According to the United Nations High Commissioner for Refugees (UNHCR) more than 3.8 million refugees have been repatriated to Afghanistan since 2002 but many returned to Pakistan due to ongoing violence, unemployment and a lack of education and medical facilities.
Even Afghan refugees with legal status in Pakistan have complained that they have been harassed to leave Pakistan without being given any compensation for their properties and possession, while they hardly feel like they have returned home when arriving in Afghanistan.
Pakistan's Interior Minister Chaudry Nisar Ali Khan has denied the claims of harassment and property confiscation, telling reporters in Islamabad last week that Afghan refugees were not supposed to have set up business beyond the refugee camps.
“Half of my family has been evicted from their homes and deported to Afghanistan, where they have the same status, as refugees,” Naseeb Jan, who runs a small fruit business in Peshawar, told Anadolu Agency.

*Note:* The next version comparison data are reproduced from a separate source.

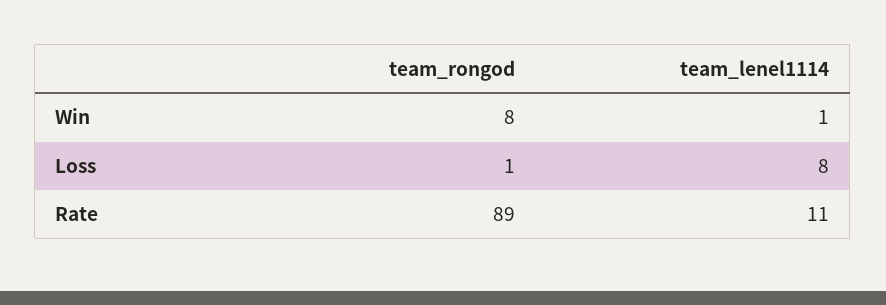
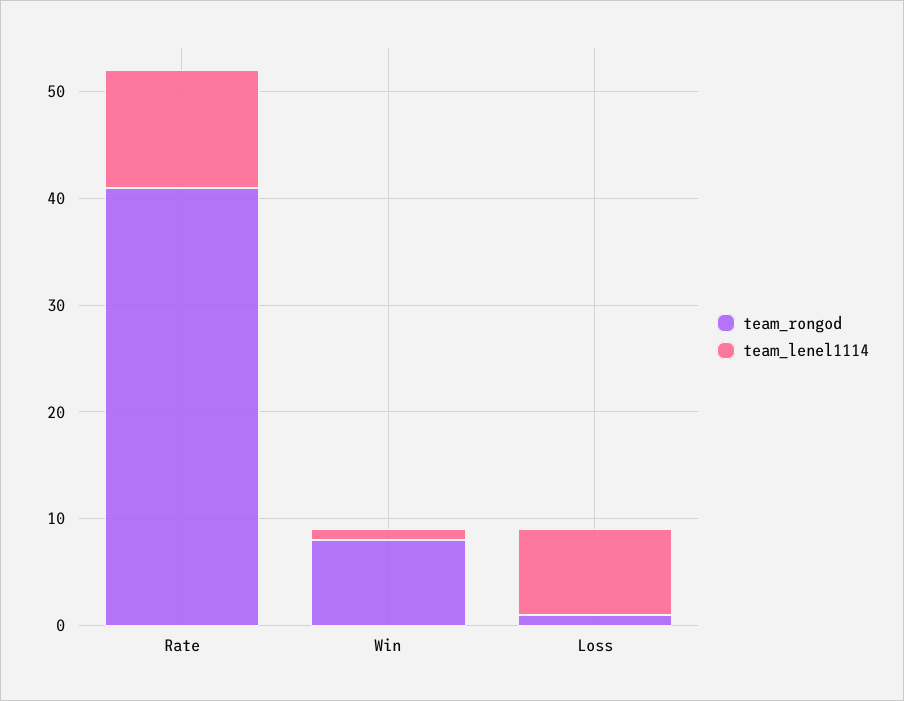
  {
    "team_rongod": {
      "Win": 8,
      "Loss": 1,
-     "Rate": 89
+     "Rate": 41
    },
    "team_lenel1114": {
      "Win": 1,
      "Loss": 8,
      "Rate": 11
    }
  }

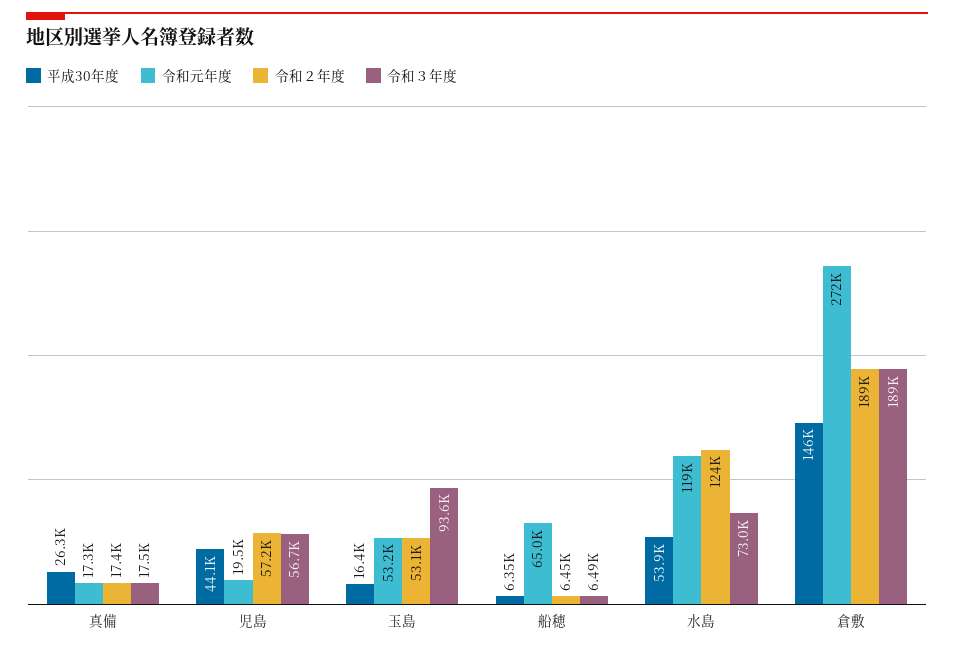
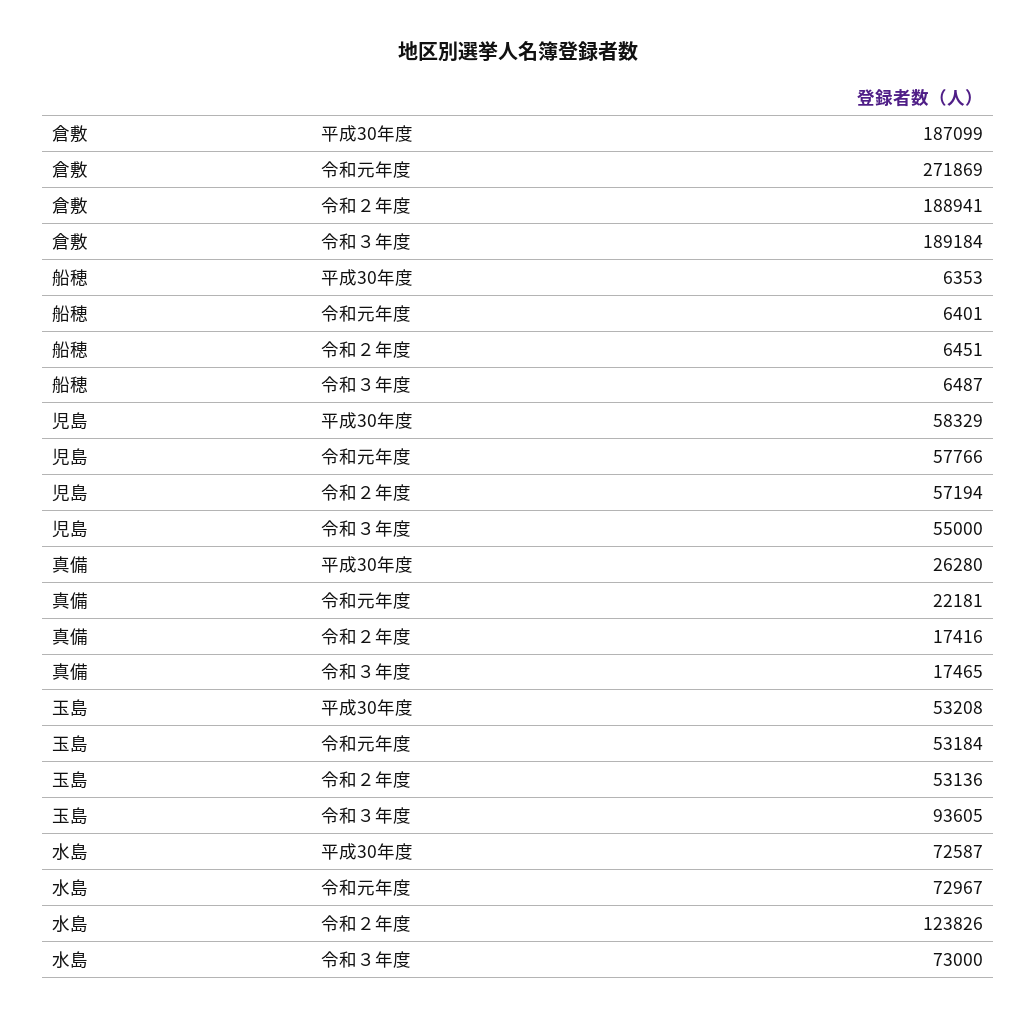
  {
    "平成30年度": {
      "真備": 26280,
-     "児島": 44100,
+     "児島": 58329,
-     "玉島": 16400,
+     "玉島": 53208,
      "船穂": 6353,
-     "水島": 53900,
+     "水島": 72587,
-     "倉敷": 146000
+     "倉敷": 187099
    },
    "令和元年度": {
-     "真備": 17300,
+     "真備": 22181,
-     "児島": 19500,
+     "児島": 57766,
      "玉島": 53184,
-     "船穂": 65000,
+     "船穂": 6401,
-     "水島": 119000,
+     "水島": 72967,
      "倉敷": 271869
    },
    "令和２年度": {
      "真備": 17416,
      "児島": 57194,
      "玉島": 53136,
      "船穂": 6451,
      "水島": 123826,
      "倉敷": 188941
    },
    "令和３年度": {
      "真備": 17465,
-     "児島": 56700,
+     "児島": 55000,
      "玉島": 93605,
      "船穂": 6487,
      "水島": 73000,
      "倉敷": 189184
    }
  }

“They are staying in a refugee camp in Kabul as they were forced to leave everything here except a few belongings,” said Jan, who fears the same for himself. “There is nothing much on my mind about Eid. I will certainly go to offer Eid prayers, God willing, but nothing more than that. No Eid shopping or outing.”
He said that since the police crackdown, his family has had to restrict its movements because even their identity cards, which are issued by the Pakistani government, do little to protect them.
“Police are searching public transport [in Peshawar] on a regular basis and if they find a refugee they take him to the police station and then to the Torkhum border to deport them," said Naseeb.